Melalui integrasi itu, kata Handoko, permasalahan tidak dapat diangkatnya pegawai negeri sipil (PNS) di LBM Eijkman sebagai peneliti, kini dapat dilantik sebagai peneliti.
Kepada non-PNS di LBM Eijkman, BRIN menawarkan berbagai macam skema.
Bagi mereka yang non-PNS dan sudah S3 dan usianya maksimal 45 tahun, dapat mengikuti mekanisme penerimaan CPNS. Jalur itu sudah dilakukan oleh beberapa orang.
Sedangkan untuk yang di atas 45 tahun dapat mendaftar sebagai Pegawai Pemerintah dengan Perjanjian Kerja (PPPK).

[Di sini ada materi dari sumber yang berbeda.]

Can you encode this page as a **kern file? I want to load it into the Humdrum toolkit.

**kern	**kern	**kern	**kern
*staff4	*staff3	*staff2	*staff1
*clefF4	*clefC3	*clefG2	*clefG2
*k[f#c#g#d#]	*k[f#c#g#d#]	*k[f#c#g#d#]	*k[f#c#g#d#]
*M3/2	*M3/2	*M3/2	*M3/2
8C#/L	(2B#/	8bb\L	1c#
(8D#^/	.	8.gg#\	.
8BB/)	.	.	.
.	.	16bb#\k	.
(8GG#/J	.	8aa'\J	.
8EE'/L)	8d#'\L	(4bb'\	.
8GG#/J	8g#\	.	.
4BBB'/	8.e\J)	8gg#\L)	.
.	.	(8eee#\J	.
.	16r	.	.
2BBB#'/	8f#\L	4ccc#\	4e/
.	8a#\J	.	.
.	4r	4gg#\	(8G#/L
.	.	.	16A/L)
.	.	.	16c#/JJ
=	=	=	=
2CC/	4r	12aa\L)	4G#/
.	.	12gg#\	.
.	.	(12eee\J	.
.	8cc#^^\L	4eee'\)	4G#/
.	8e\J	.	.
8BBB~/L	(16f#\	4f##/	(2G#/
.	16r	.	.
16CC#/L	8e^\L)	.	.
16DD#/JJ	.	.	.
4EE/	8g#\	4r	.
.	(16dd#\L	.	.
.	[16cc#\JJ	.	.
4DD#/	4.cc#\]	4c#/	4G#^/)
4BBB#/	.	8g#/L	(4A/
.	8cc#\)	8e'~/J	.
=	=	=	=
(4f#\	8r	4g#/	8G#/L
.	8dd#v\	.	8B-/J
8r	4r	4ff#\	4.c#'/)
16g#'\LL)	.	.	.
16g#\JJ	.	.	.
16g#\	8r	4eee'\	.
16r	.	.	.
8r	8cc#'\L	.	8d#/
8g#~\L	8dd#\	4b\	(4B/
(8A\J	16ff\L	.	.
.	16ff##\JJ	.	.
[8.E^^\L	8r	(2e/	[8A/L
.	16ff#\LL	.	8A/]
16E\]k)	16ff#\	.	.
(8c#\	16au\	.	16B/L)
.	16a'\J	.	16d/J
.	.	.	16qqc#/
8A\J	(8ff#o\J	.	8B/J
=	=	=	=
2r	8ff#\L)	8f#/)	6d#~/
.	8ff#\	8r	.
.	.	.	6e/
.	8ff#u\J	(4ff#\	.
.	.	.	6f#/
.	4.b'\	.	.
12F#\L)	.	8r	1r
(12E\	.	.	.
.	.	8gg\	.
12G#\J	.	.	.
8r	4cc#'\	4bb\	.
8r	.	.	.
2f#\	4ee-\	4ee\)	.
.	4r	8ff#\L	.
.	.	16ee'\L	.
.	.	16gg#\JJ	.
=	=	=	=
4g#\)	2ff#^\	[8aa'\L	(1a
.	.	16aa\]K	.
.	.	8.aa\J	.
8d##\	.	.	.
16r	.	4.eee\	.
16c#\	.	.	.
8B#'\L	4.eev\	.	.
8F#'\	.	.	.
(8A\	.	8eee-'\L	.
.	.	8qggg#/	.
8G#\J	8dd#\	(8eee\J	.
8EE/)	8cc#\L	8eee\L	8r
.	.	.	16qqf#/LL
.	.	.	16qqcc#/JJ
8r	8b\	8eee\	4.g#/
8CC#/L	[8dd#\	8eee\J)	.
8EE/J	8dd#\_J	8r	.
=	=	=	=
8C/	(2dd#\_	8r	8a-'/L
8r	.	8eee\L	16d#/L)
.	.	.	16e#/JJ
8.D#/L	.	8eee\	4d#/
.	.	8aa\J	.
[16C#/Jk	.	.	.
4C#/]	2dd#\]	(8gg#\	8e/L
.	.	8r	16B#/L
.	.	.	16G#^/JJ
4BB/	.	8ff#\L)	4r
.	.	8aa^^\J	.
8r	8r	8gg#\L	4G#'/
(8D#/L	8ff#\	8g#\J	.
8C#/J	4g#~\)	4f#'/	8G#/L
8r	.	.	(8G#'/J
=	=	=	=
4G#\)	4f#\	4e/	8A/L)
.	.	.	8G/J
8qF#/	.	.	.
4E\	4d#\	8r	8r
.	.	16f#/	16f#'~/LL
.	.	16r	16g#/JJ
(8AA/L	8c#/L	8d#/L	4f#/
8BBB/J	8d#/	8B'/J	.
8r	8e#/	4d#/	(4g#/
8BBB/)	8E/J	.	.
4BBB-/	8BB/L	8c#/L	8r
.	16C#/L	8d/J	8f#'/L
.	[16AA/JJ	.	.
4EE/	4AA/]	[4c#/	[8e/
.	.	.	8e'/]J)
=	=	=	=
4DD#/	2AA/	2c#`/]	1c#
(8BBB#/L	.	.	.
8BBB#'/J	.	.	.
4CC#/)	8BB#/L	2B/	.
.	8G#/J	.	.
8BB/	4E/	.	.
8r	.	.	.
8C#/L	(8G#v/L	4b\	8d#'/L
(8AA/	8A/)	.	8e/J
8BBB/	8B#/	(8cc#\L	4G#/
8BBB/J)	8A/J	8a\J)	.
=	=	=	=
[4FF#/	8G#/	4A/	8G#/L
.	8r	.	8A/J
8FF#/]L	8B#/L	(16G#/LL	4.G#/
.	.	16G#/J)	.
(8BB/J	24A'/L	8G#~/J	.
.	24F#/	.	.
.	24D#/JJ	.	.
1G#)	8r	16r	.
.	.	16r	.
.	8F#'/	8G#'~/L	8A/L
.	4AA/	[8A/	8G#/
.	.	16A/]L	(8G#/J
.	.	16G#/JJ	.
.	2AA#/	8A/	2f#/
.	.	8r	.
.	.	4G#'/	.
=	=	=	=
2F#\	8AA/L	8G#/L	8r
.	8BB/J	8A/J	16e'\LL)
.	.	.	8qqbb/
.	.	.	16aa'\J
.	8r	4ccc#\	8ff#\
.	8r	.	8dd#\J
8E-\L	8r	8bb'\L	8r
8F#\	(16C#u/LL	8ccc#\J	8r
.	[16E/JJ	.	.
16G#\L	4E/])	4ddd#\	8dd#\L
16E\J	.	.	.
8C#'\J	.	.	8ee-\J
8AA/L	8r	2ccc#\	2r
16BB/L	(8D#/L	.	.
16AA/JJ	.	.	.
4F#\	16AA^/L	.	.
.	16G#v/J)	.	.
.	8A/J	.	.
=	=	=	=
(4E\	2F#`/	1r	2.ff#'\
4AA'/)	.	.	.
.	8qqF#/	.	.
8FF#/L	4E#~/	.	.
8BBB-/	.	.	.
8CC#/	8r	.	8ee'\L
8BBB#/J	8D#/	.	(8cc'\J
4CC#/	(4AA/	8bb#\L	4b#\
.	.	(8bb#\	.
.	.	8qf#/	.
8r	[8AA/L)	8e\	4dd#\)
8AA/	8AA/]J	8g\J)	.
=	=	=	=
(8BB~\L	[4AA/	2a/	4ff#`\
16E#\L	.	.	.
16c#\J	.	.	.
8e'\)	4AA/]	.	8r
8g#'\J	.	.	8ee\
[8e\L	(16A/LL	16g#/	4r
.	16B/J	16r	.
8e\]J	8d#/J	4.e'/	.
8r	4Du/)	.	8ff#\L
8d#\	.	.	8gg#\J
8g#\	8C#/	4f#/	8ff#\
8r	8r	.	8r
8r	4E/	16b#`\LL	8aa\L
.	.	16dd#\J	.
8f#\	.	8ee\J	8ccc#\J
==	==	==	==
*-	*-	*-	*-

Bagi mereka yang belum menyelesaikan jenjang pendidikan S3, BRIN menawarkan skema untuk melanjutkan pendidikan dengan mekanisme beasiswa berbasis riset.
Terkait isu pemecatan sejumlah honorer, Handoko menuturkan selama ini tenaga honorer tersebut direkrut oleh lembaga pemerintah non-kementerian (LPNK) yang sekarang terintegrasi dengan BRIN.
Handoko menuturkan tidak ada pemecatan terhadap sejumlah tenaga honorer, namun karena kontrak mereka telah berakhir pada Desember 2021.
Sebanyak 33 lembaga riset dari kementerian/lembaga (K/L) telah terintegrasi dengan BRIN dan dalam waktu dekat enam K/L lainnya akan segera terintegrasi.
Integrasi tersebut meliputi seluruh sumber daya riset, yakni sumber daya manusia, infrastruktur, dan penganggaran. Integrasi lembaga riset di Indonesia ke dalam BRIN merupakan amanat dari Peraturan Presiden Nomor 78 Tahun 2021 tentang BRIN.